Адреналиновая встряска по добиванию волков, тяжелая работа
– Это опять – я. Надеюсь, не надоел еще? А то я тут тебе мяска принес жареного. Любишь жареное? Хотя откуда тебе знать, что такое жареная оленина. – он молол, что попало, лишь бы говорить и не умолкать. Пока он говорит, росомаха слушает и пока между ними стоит хоть такая связь, он надеялся, что зверь не будет его трогать. А то черт их знает, этих росомах. Вон, совсем недавно лежала и не двигалась, а тут уже ползает вовсю. А на что она будет способна через час или два, а что будет с ней к утру? Было бы обидно оказаться загрызенным росомахой, имея на руках столько шкур и мяса. И убивать… Как-то опаска берет. Он не знал, на что способна росомаха в своем последнем смертельном усилии и проверять это как-то не хотелось. Да и жалко было этого вояку, не побоявшегося в одиночку выйти на схватку с двумя волками и, чего греха таить, победившего их. Мальчишке фактически оставалось только доделать начатую работу и добить побежденных. Как-то несправедливо получалось, если после такой победы это животное вдруг умрет. Хотя, конечно, шуба у росомахи была шикарная.
– На, попробуй. Когда еще придется пожевать жареного мяса. – мальчишка кинул кусок прямо под нос зверю. Тот внешне никак не отреагировал, хотя черная пипка носа заходила ходуном. Глаза же внимательно смотрели на это, издающее какие-то непонятные, но явно не угрожающие дружелюбные звуки, существо, не отводя от него немигающего взгляда. – Может познакомимся? Тебя как зовут? Не хочешь говорить, ну и не надо. Не очень-то и хотелось. А меня… Черт, как же меня теперь зовут? Ну не Витольдом же Андреевичем мне обзываться. – мальчишка задумался. Живое воображение тут же показало ему картинку, как маленький, чумазый Маугли, одетый в лохматые шкуры, из которых спичками торчат ножки и ручки, совершает светский поклон и задрав кверху нос торжественно провозглашает: «Имя мое – Витольд Андреевич Краснов…». – Мда, смешно. Ладно, давай, спокойной ночи и надеюсь волчатины тебе на ночь хватит.

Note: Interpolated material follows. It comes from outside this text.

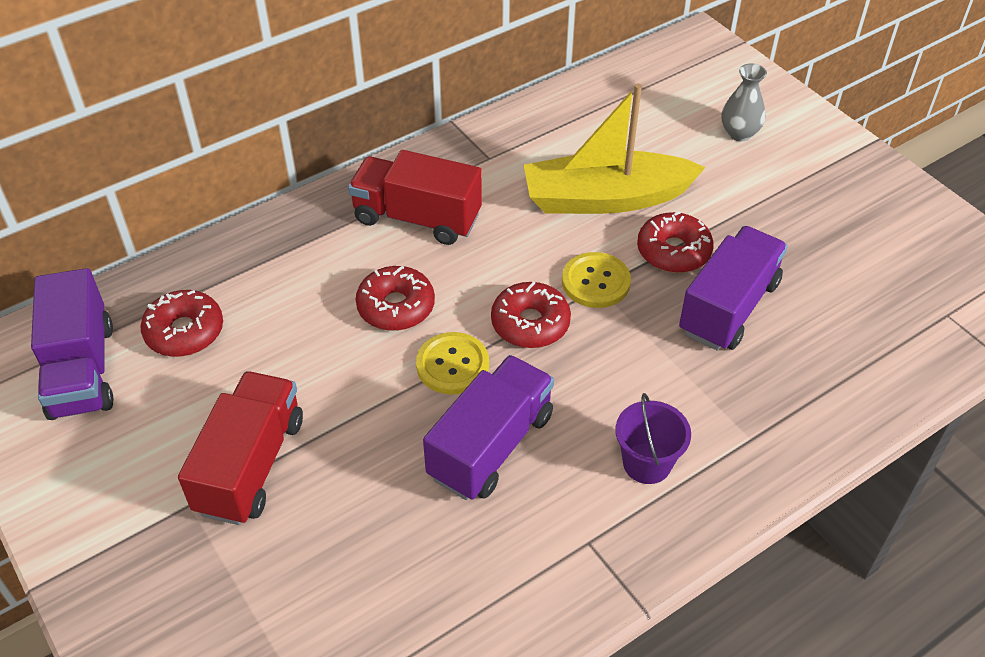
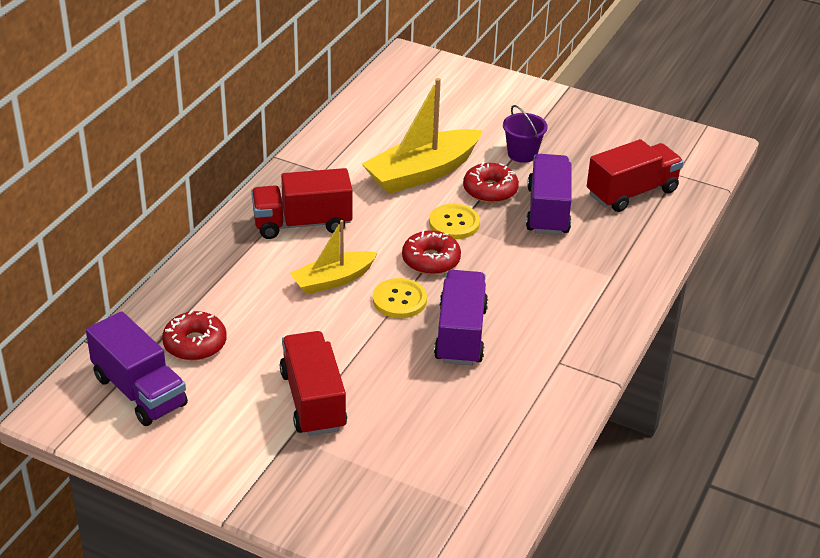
camera: 30 degrees left, 10 degrees down
(396, 307) = (333, 280): red donut -> yellow boat
(647, 463) = (562, 310): purple bucket -> purple bucket (522, 154)
(739, 133) = (479, 108): grey vase -> none
(863, 321) = (631, 193): none -> red truck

Несмотря на все опасения, ночь прошла спокойно. Может ночное зверье испугало ровное пламя нодьи, может ворчливое рычание росомахи, но никто мальчишку так и не побеспокоил. И он сам, удивительно, но как улегся на лапник спиной к теплу, исходящему от горящей сосны, так и проспал до самого утра, не забывая во сне поворачиваться к огню то одним, то другим боком. Утром проснувшись, умылся снегом и проделал малый разминочный комплекс, который включал в себя только упражнения на гибкость и тренировку с мечом. Существовал еще и большой комплекс, но там уже времени уходило в три раза больше и включали в себя силовые упражнения и тренировки с оружием, с шестом и парой мечей из чертова дерева. Все эти упражнения он разработал сам, сидя долгим вечерами у костра и скрупулезно выкапывая из памяти все, что он смог вспомнить о единоборствах. Все свои воспоминания он аккуратно заносил на бересту специальной заостренной палочкой из чертового дерева. Не все он мог применить сразу, но все равно записывал, рассчитывая когда-нибудь, чем черт не шутит, все выучить и применить. Жизнь впереди, он надеялся, предстояла длинная.